*What is needed:*
In the records below, begin at the line that has "Zhanghua - Essiccatore" and stop after the line that has "questo essiccatore rivoluziona". Write out only those lines again, changing "industria chimica" to "industria alimentare" and leaving all else the same.

*Extracted data:*
* * *

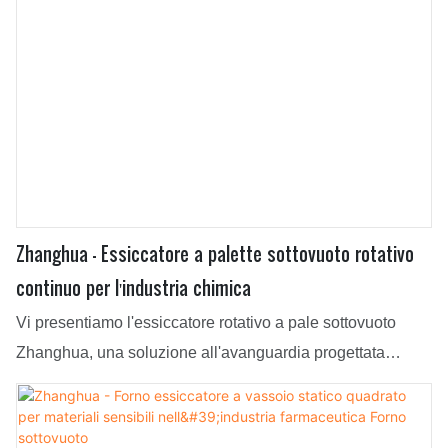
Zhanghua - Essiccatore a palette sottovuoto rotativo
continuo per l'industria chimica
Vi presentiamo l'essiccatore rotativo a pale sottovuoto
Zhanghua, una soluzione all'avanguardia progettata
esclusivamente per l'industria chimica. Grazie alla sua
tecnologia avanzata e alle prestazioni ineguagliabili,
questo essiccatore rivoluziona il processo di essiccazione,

* * *

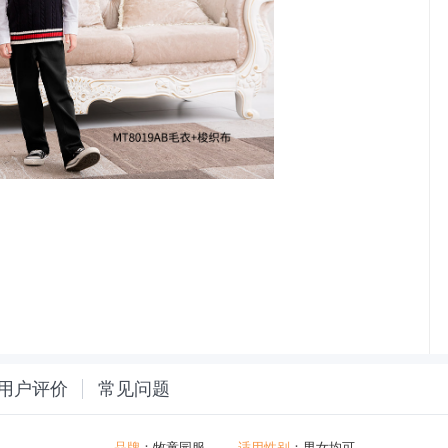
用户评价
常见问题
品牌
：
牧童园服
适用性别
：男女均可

* * *

*Exercise output:*
Zhanghua - Essiccatore a palette sottovuoto rotativo
continuo per l'industria alimentare
Vi presentiamo l'essiccatore rotativo a pale sottovuoto
Zhanghua, una soluzione all'avanguardia progettata
esclusivamente per l'industria alimentare. Grazie alla sua
tecnologia avanzata e alle prestazioni ineguagliabili,
questo essiccatore rivoluziona il processo di essiccazione,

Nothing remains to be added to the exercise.